Assemblato il motore, non avendo perso né avanzato una vite, all'accensione il motore parte brillantemente, dando affidamento di se stesso. Si riparte così alle ore 19.00 puntando verso Kisangani; ma ci si mette contro di noi nuovamente la pioggia e l'avanzare dell'oscurità. Noi protetti sotto il telo di plastica, il Vescovo sotto il suo ombrellone, il conducente invece, ritto in piedi e alla guida del motore, scruta il fiume per seguire la rotta. Nell'oscurità, gli alberi della foresta rendono la riva più visibile con una linea molto nera; l'acqua del fiume, illuminata a volte dai lampi, è di un colore grigio cenere, per cui il conducente può individuare la rotta. L'avanzare dell'oscurità e il persistere della pioggia consigliano di puntare verso Yanonge; costeggiando la riva, si chiedono, a quanti si riesce ad individuare, le indicazioni di rotta; alle ore 21.00 si giunge a Yanonge. Là vi sono molte piroghe ferme, piene di mercanzie, di galline e qualche maialetto, con destinazione il mercato di Kisangani. I loro proprietari hanno deciso di trascorrervi la notte, prima di riprendere il viaggio il mattino dopo.
Anche per noi si pone il da farsi. Il Vescovo pensa di proseguire il viaggio, il conducente invece preferisce sostare, in quanto la pioggia battente gli impedisce, nell'oscurità, di individuare la rotta. Dove alloggiare? Il missionario, venuto ad ossequiare il Vescovo, offre il riparo presso la missione; alcuni passeggeri preferiscono passare la notte sul battello. Per evitare discriminazioni e privilegi, anche il Vescovo decide di passare la notte sul battello. Allora, alcuni passeggeri accostano fra loro due sedili e spalliere, da formare un unico letto, dove tre si possono stendere, riparandosi dalla pioggia col telone di plastica; il Vescovo si mette al riparo del suo ombrellone, gli altri passeggeri si accomodano come meglio possono, affrontando a viso aperto la pioggia notturna. Trascorre così la notte sotto una pioggia intermittente, al grugnito dei maialini, al canto di qualche donna, al parlottio degli uomini che, accovacciati nelle piroghe, aspettano l'alba per riprendere il viaggio. Nubi nere oscurano il cielo e ogni tanto lasciano cadere la loro acqua. Io immagino un cielo stellato, viaggiando in piroga su un'acqua pacata e senza increspature, quasi uno specchio che riflette la luce della luna, mentre invece vengo inzuppato dalla testa ai piedi. Dopo mezzanotte e per più di un'ora, soffia un vento tiepido sul fiume, seguendo la corrente, e ci asciuga un po' i vestiti.
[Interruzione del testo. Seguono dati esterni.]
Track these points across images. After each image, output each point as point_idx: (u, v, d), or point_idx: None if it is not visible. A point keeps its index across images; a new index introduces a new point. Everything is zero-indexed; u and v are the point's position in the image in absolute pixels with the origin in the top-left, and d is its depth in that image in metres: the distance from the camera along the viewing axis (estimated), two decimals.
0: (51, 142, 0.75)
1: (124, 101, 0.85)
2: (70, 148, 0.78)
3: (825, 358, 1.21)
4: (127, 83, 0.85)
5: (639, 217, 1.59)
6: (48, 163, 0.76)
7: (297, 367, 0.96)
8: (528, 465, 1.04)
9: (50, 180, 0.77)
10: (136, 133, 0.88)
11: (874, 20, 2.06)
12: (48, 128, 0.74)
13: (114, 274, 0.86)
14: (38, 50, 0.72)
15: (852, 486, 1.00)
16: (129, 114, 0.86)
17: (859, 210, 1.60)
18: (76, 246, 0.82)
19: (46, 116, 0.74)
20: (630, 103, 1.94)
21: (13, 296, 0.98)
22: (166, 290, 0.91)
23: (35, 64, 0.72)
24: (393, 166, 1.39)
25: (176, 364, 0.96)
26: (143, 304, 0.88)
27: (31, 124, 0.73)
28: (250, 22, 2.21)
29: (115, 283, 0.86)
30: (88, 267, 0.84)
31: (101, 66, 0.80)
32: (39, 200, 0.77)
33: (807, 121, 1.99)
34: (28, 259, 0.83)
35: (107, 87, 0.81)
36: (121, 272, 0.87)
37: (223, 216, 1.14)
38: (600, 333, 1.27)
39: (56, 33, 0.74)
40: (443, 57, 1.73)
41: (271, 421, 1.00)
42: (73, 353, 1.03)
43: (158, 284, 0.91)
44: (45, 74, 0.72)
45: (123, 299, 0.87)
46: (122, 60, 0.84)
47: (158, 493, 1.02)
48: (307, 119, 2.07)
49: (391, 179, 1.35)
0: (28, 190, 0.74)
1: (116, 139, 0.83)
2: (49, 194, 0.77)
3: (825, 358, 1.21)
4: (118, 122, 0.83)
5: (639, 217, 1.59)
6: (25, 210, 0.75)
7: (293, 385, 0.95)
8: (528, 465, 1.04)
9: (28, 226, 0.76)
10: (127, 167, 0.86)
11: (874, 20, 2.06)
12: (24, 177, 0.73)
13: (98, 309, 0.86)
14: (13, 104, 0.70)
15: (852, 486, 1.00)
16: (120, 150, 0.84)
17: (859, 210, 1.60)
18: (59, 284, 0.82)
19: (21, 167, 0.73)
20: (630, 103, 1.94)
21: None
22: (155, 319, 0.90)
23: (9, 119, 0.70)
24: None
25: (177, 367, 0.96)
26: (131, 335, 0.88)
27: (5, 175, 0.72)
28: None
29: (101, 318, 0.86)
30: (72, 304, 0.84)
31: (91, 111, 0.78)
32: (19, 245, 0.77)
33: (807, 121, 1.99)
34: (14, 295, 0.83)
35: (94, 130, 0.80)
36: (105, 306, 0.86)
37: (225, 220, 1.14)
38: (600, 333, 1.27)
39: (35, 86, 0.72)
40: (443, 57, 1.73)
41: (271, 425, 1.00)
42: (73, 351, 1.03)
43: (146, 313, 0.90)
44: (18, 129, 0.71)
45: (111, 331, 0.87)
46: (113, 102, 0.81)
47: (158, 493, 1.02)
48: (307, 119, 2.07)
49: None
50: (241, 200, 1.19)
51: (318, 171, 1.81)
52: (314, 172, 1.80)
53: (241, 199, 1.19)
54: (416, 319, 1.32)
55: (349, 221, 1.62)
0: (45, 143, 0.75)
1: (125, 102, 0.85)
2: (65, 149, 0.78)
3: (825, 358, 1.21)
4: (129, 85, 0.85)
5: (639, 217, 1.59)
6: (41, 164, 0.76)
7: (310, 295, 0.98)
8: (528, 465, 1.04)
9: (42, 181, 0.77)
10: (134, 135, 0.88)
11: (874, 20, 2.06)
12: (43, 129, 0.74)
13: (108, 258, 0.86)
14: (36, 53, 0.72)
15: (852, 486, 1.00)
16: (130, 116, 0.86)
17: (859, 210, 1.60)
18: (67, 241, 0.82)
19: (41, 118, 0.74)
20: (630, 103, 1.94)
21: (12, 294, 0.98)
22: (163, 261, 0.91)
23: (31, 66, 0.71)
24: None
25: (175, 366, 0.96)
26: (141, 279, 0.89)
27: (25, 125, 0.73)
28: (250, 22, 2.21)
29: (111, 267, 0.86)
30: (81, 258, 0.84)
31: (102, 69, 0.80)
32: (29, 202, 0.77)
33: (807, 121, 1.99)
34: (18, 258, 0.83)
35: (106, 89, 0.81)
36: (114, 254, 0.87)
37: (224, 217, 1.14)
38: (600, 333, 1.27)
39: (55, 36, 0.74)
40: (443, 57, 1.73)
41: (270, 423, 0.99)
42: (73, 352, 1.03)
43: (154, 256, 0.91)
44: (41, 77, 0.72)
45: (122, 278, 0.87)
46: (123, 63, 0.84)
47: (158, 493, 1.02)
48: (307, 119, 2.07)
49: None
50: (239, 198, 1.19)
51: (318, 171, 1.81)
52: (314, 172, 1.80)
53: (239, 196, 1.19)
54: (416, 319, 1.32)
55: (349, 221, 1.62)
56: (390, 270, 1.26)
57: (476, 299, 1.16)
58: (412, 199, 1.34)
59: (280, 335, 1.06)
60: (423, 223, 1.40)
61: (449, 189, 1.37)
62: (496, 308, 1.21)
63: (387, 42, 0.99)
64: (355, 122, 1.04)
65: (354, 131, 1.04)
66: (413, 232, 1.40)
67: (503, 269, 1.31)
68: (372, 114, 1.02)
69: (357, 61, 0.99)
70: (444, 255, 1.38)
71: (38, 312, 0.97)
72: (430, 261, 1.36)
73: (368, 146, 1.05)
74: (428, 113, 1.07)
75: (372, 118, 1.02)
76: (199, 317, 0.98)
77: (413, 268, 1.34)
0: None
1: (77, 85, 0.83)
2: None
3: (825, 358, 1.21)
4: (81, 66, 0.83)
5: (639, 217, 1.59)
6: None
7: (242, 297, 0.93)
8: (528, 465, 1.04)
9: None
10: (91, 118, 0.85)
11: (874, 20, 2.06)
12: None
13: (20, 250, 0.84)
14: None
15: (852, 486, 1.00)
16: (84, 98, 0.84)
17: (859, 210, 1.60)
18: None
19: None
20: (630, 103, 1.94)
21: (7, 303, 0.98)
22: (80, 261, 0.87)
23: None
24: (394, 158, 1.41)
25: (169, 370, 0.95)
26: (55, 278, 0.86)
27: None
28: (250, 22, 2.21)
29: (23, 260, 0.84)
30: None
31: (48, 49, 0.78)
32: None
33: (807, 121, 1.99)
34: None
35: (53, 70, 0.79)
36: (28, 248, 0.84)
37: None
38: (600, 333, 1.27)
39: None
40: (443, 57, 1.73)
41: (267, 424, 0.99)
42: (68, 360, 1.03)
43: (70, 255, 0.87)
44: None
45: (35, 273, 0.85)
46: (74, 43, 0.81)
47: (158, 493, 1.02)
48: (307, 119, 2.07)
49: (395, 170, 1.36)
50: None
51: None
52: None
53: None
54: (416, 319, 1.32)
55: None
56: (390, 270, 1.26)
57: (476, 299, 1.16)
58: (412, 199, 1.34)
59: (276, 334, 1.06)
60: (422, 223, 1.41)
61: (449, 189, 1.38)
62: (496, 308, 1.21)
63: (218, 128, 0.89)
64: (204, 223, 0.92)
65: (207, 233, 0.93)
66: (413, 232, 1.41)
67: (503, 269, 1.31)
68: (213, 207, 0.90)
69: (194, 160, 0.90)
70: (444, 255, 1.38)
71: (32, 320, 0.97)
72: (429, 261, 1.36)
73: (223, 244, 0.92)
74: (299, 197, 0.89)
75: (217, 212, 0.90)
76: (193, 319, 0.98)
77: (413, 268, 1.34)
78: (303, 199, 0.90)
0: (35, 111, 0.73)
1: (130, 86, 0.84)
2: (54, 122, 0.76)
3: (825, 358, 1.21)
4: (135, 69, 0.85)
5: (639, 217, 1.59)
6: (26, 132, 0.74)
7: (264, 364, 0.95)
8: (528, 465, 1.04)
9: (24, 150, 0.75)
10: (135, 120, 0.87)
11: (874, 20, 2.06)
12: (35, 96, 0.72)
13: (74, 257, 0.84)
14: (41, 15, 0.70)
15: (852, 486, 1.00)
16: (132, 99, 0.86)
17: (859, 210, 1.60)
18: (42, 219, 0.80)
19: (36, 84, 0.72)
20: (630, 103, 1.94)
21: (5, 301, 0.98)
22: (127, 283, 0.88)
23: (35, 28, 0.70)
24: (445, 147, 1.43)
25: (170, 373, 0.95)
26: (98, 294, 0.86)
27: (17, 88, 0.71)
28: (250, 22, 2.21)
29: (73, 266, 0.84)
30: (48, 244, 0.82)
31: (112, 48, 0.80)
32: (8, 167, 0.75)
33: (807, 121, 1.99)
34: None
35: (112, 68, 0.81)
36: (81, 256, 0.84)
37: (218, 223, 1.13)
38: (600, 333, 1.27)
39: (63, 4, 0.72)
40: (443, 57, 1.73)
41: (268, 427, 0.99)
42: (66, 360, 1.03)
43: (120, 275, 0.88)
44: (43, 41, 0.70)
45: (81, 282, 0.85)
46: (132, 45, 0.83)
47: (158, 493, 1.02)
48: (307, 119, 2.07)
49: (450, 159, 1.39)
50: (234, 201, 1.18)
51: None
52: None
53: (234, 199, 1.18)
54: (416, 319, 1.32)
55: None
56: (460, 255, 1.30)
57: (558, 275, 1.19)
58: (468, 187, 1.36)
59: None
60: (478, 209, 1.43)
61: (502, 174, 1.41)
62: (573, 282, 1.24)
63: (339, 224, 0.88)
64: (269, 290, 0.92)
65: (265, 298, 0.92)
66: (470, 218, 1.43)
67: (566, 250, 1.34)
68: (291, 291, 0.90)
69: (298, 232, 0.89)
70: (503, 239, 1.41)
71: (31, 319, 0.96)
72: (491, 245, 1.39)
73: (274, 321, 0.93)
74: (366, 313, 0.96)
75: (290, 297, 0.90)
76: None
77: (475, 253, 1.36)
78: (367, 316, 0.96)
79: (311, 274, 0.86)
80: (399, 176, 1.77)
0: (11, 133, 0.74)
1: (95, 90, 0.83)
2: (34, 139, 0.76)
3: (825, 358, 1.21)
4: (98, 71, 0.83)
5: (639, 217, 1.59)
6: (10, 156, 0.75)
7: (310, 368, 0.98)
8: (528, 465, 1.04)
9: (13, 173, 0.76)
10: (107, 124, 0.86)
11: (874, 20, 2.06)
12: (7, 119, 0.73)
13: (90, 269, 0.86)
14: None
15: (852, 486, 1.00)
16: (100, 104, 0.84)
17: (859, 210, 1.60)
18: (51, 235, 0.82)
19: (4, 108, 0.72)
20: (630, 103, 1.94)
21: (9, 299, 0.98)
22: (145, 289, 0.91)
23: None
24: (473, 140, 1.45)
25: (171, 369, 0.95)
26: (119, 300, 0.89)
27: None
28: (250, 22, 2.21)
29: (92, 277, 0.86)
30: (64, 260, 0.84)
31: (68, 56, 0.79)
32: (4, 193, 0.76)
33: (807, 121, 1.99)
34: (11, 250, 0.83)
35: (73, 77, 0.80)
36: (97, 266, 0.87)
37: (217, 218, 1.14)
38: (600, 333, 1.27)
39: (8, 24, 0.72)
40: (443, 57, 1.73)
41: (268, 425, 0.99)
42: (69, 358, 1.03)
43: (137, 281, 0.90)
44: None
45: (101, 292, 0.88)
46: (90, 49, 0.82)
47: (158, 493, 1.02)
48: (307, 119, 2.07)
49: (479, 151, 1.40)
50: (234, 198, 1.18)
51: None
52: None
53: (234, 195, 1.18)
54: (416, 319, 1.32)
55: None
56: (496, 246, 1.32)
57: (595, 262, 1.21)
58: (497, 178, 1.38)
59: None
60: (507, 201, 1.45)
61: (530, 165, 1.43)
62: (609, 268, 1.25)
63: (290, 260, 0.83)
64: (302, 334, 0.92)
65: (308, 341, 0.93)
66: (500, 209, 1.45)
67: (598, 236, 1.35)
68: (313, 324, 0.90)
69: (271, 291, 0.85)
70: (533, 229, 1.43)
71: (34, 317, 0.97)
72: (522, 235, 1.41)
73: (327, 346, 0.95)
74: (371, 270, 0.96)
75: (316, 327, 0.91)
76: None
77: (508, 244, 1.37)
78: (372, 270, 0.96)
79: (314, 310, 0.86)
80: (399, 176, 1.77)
Al mattino, verso le 5.30 si riparte per Kisangani; ma già prima
di noi alcune piroghe avevano ripreso il viaggio. Dopo una notte di riposo,
il motore parte brillantemente per percorrere gli ultimi 50 chilometri
da Yanonge a Kisangani, in due ore di tempo. All'altezza di St. Gabriel,
i serbatoi restano a secco, si deve dare da bere al motore gli ultimi litri
di benzina rimasti nei fusti di riserva. Non è possibile vedere
il sorgere del sole, causa le nuvole; ma infine si arriva verso le 7.30
a Kisangani, sani e salvi, ringraziando il Cuore di Gesù che, con
la sua statua di fronte all'attracco, ci accoglie benedicente.